Manuele Fior pour l’exposition « Drawing Dante »

Nous l’avons fait de façon diversifiée : la présentation d’une nouvelle traduction, une rencontre autour de sa biographie, une conférence sur sa relation avec Saint François et une exposition de bandes dessinées et illustrations inspirées à La Divine Comédie. Pour ce dernier événement nous avons rencontré un grand succès, en particulier auprès des jeunes des écoles.
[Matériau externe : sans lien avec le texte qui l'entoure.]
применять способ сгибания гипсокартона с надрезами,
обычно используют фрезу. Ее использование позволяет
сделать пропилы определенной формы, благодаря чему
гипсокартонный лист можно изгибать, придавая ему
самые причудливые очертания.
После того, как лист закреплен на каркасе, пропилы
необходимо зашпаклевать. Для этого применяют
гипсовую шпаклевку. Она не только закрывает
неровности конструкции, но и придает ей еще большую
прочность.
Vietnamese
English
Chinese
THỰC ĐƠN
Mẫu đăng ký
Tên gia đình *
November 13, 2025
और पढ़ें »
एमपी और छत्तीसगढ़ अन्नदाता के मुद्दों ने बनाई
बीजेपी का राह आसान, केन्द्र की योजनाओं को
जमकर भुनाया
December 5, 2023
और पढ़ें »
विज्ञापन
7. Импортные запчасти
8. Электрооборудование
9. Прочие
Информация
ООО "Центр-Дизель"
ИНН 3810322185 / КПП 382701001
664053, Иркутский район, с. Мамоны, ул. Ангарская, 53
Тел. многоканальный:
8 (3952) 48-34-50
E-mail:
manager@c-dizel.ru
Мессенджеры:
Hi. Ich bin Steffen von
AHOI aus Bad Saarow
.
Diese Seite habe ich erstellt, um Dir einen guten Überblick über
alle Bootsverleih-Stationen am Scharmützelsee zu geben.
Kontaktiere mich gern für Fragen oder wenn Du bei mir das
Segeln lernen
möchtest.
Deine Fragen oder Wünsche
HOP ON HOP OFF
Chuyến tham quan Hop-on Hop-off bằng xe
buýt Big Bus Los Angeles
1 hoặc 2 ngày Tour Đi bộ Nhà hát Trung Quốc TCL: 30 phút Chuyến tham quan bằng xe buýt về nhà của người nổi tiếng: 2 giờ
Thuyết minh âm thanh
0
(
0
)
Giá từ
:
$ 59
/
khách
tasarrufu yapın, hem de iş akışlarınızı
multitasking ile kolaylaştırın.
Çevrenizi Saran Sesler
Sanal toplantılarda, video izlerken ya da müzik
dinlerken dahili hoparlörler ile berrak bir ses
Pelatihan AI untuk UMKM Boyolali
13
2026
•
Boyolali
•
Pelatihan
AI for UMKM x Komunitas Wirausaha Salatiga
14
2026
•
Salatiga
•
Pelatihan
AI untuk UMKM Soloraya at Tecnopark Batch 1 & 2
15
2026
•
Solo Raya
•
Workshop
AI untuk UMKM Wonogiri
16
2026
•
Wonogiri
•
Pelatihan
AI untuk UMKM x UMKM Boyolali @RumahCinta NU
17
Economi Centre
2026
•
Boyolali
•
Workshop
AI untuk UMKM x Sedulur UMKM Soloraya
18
Nous avons également hébergé l’une des illustratrices, qui nous a raconté ce qu’elle a décidé de représenter et pourquoi.

Avec la lecture il faut toujours inventer quelque chose, parce que parfois les simples présentations de livre ne suscitent pas assez d’intérêt.

Quel est votre rapport au public ? Quel taux de participation ont les événements d’une institution comme la vôtre ? Avez-vous mis en place des stratégies particulières pour attirer un plus grand nombre de personnes ?

Nous avons un public fidèle, mais aussi un public qui vient parce qu’il est intéressé par un événement spécifique. De nos jours il est difficile de capter l’attention parce que nous faisons tous les mêmes choses : nous avons comme les autres un site web, une page Facebook, Instagram, Twitter et un compte YouTube où on peut trouver des matériaux très intéressants. Depuis quelque temps nous réalisons de courts films pour pouvoir conserver des témoignages en petit format, qui pourraient intéresser les visiteurs de notre site et de nos réseaux sociaux. En définitive, la communication de notre Institut doit devenir un événement qu’on peut consommer à distance (dans le temps et l’espace).